** Opening Information provided block **

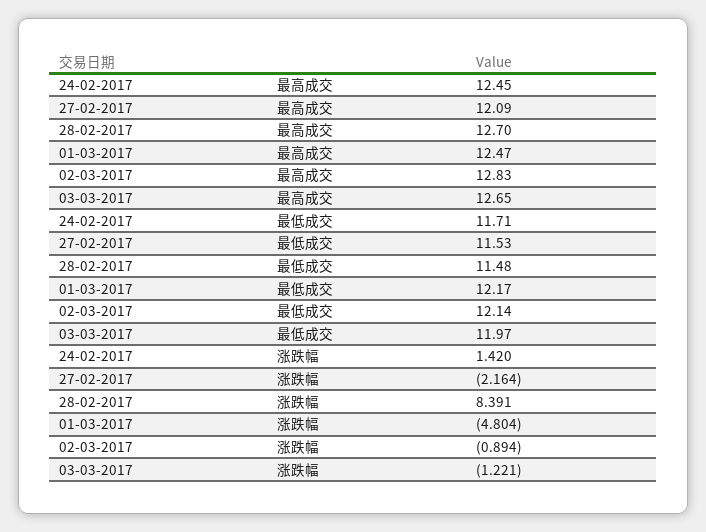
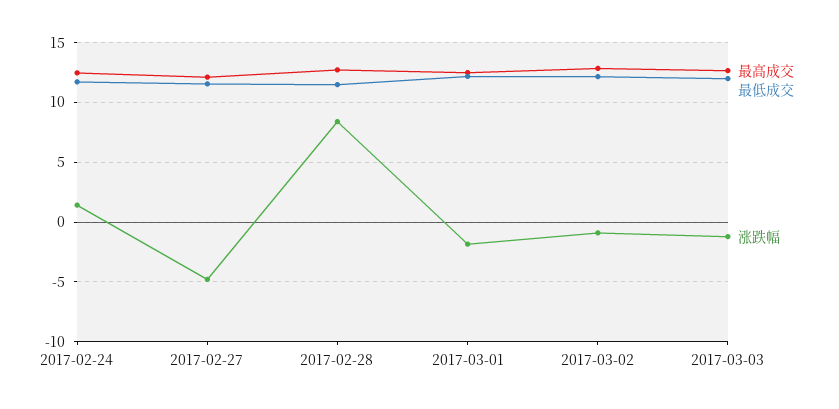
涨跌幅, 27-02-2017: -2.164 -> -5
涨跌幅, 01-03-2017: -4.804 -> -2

** Closing Information provided block **
** Opening Information provided block **

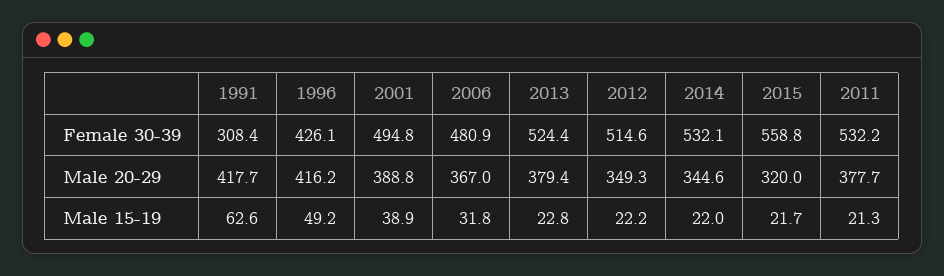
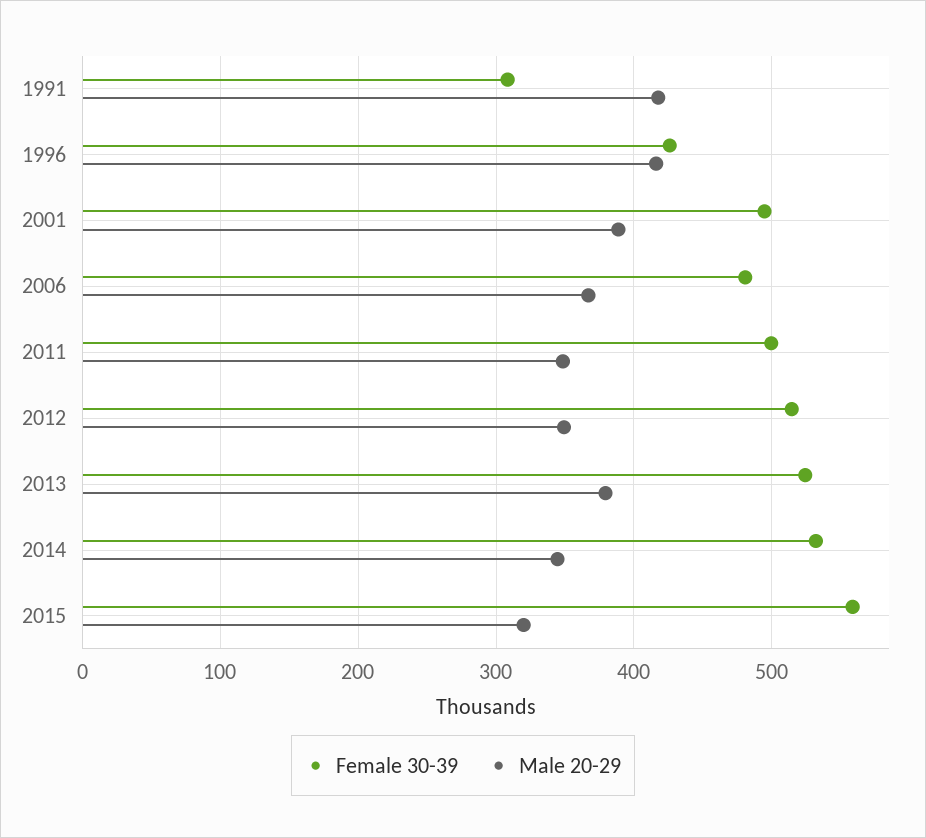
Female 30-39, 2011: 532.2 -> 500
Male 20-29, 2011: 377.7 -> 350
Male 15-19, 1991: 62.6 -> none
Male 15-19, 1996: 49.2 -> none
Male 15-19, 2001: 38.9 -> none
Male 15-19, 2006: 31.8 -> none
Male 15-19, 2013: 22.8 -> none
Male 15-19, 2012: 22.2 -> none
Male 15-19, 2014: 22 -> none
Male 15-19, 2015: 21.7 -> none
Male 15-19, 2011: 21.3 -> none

** Closing Information provided block **

### Job item
For this exercise, please output exactly the lines above starting at the line with "Male 15-19, 2006: 31.8 -> none" and ending at the line with "Male 15-19, 2011: 21.3 -> none", ends included.

### Problem solution
Male 15-19, 2006: 31.8 -> none
Male 15-19, 2013: 22.8 -> none
Male 15-19, 2012: 22.2 -> none
Male 15-19, 2014: 22 -> none
Male 15-19, 2015: 21.7 -> none
Male 15-19, 2011: 21.3 -> none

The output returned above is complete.